# Task statement
Whenever a line contains the string "contact", copy it out of the entries.

[Opening Supplied records section]

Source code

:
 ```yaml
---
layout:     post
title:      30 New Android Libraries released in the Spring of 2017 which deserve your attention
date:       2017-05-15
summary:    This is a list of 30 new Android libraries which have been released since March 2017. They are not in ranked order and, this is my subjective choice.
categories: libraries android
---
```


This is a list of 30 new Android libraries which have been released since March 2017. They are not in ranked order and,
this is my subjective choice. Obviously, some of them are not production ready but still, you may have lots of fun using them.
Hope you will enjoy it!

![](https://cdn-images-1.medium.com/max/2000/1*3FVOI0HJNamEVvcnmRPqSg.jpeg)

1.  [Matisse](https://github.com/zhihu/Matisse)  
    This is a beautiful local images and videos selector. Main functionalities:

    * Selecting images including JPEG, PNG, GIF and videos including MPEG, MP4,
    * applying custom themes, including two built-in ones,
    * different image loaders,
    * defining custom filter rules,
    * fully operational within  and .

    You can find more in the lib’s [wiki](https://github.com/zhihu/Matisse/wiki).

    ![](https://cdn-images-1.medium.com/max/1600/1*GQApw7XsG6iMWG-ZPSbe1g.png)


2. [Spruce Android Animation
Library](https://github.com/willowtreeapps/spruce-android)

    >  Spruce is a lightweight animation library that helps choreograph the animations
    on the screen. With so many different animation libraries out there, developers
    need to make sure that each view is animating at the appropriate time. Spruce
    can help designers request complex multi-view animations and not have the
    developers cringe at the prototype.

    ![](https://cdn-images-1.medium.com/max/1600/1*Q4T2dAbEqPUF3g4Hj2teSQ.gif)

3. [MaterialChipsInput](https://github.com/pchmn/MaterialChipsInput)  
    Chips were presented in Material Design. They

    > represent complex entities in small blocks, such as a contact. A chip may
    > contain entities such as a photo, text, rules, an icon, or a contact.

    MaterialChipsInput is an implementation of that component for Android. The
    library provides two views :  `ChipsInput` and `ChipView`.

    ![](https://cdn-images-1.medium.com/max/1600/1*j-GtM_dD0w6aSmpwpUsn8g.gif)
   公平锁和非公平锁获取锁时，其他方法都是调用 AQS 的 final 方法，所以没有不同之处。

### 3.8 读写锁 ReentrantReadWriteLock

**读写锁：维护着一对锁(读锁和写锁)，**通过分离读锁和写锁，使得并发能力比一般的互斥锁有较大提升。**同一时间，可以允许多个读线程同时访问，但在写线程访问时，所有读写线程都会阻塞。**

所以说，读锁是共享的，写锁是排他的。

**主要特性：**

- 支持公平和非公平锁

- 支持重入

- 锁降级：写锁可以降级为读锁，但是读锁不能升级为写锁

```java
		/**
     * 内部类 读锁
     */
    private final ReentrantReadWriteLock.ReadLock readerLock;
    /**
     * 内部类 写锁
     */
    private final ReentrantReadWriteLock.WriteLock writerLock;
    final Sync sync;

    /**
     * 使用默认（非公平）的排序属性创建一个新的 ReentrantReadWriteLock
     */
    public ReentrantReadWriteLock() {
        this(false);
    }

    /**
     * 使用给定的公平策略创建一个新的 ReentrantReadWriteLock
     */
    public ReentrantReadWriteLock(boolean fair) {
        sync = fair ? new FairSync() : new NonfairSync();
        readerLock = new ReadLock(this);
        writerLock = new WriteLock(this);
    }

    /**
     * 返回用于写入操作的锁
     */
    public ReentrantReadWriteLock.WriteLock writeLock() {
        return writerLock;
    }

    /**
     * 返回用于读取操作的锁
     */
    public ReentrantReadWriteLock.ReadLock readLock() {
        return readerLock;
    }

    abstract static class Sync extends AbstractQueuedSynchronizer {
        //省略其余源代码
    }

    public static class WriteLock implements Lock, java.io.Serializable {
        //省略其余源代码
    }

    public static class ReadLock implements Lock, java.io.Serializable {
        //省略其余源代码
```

[Closing Supplied records section]

# Exercise result
    > represent complex entities in small blocks, such as a contact. A chip may
    > contain entities such as a photo, text, rules, an icon, or a contact.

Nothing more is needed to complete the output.